Entonces fue cuando se me ocurrió la primera de las descabelladas ideas que tanto contribuyeron a salvar nuestras vidas. Porque pensé que, si Silver había dejado seis hombres a bordo, era evidente que nosotros no podríamos hacernos con el barco y defenderlo; y por otra parte, siendo seis, tampoco mi presencia hubiera servido de mucha ayuda. Y se me ocurrió desembarcar también. Y, sin pensarlo dos veces, me descolgué por una banda y me acurruqué en el castillo de proa del bote más cercano, en el mismo momento en que empezó a moverse.

Nadie hizo caso de mi presencia, y el remero de proa me dijo:

-¿Eres tú, Jim? Agacha la cabeza.

Pero Silver, que iba en otro bote, miró inmediatamente hacia el nuestro, y gritó preguntando si yo estaba allí; y desde aquel momento empecé a arrepentirme de mi decisión.

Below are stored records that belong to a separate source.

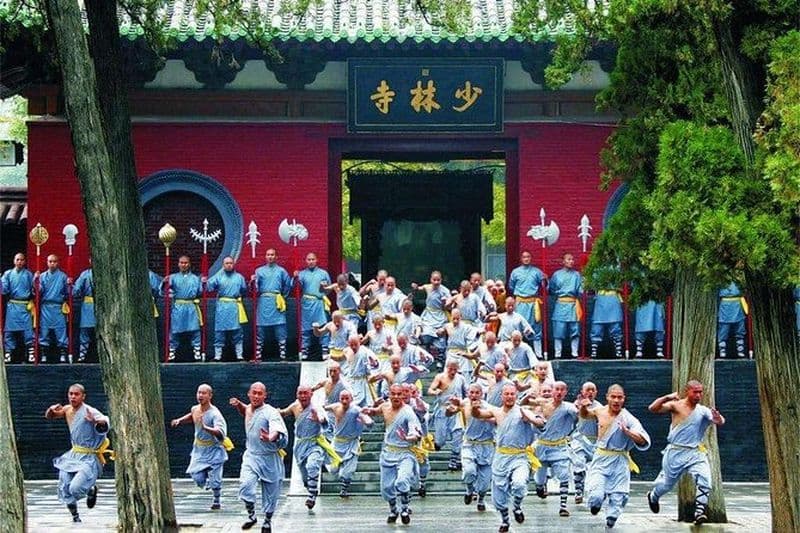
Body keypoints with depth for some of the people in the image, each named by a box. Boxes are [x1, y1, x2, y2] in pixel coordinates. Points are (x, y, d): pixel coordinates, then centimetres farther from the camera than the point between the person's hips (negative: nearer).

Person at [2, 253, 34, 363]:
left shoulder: (28, 274, 6)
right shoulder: (8, 274, 8)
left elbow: (34, 291, 7)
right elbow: (4, 290, 0)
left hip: (25, 306, -1)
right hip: (12, 306, 1)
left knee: (27, 330, -4)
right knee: (9, 330, 1)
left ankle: (31, 353, -1)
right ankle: (8, 353, 6)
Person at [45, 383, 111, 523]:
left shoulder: (89, 411, -18)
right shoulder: (68, 409, 5)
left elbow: (105, 423, -32)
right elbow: (49, 416, 18)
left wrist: (96, 421, -55)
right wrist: (52, 409, -6)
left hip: (88, 458, -7)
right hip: (73, 454, 7)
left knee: (76, 488, -22)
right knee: (65, 489, 4)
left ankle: (91, 490, 12)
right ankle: (75, 516, 26)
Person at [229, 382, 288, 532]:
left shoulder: (270, 412, -20)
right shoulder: (249, 408, 2)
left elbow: (278, 430, -39)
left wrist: (271, 437, -61)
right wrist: (238, 405, 9)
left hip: (269, 459, -4)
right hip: (251, 456, 4)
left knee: (270, 492, 8)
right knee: (245, 485, -19)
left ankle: (268, 521, 32)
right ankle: (251, 516, 1)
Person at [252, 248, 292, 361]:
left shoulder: (281, 271, 12)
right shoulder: (259, 271, 12)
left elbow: (288, 285, 15)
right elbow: (256, 288, 4)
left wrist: (283, 296, 8)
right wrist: (253, 281, -14)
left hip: (277, 302, -1)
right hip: (263, 302, 1)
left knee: (280, 328, -5)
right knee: (261, 327, 0)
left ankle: (282, 355, -4)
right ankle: (258, 355, 4)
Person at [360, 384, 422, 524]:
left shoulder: (408, 412, -19)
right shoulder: (385, 407, 1)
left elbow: (417, 433, -29)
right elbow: (374, 412, 25)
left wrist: (409, 438, -51)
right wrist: (368, 411, 1)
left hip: (404, 453, -6)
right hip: (388, 452, 6)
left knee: (402, 482, -26)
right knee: (386, 487, 11)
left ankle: (405, 509, -1)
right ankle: (393, 511, 37)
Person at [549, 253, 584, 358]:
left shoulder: (576, 275, 12)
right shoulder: (557, 274, 9)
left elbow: (580, 290, 6)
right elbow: (551, 290, 10)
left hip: (573, 304, 2)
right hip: (560, 304, -2)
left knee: (574, 330, 1)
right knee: (559, 330, -4)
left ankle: (575, 353, 6)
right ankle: (557, 354, 0)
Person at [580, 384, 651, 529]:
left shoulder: (628, 419, -12)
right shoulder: (600, 411, 1)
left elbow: (643, 441, -18)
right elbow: (584, 415, 24)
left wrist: (627, 431, -31)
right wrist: (584, 407, 1)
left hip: (619, 462, -1)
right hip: (600, 459, 1)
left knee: (618, 498, 5)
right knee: (595, 495, -14)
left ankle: (610, 522, 30)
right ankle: (596, 503, 22)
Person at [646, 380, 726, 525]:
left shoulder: (703, 411, -1)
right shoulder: (676, 405, -6)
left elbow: (720, 422, -16)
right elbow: (653, 408, -16)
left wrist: (718, 419, -40)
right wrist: (667, 398, -30)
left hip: (696, 453, 2)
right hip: (675, 452, -2)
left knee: (705, 480, -19)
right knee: (667, 482, 14)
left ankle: (699, 512, -17)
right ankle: (653, 496, 45)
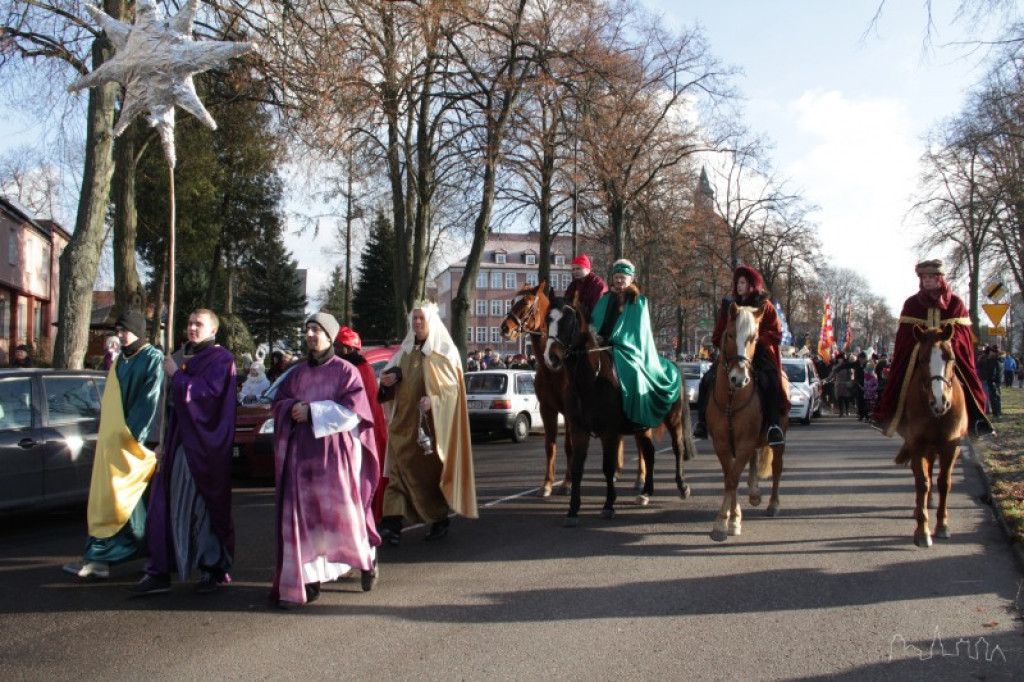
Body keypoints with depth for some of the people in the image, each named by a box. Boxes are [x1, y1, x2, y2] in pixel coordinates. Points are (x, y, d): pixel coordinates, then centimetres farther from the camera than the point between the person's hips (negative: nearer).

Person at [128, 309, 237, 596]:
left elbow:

Las dos tripulaciones competían por llegar los primeros a la costa, pero mi bote, que era mas ligero que el otro, tomó delantera y atracó antes junto a los árboles de la orilla. Yo me agarré a una rama para saltar fuera y procuré desaparecer lo antes posible en la espesura, pero en ese momento oí la voz de Silver, que con los demás se encontraba a cien vasas de distancia:

-Jim! Jim! -me gritó.

Esto hizo que yo aligerase aún mas el paso, como es lógico imaginar; y saltando por entre las ramas como alma que lleva el diablo, corrí tierra adentro hasta que no pude más de cansancio.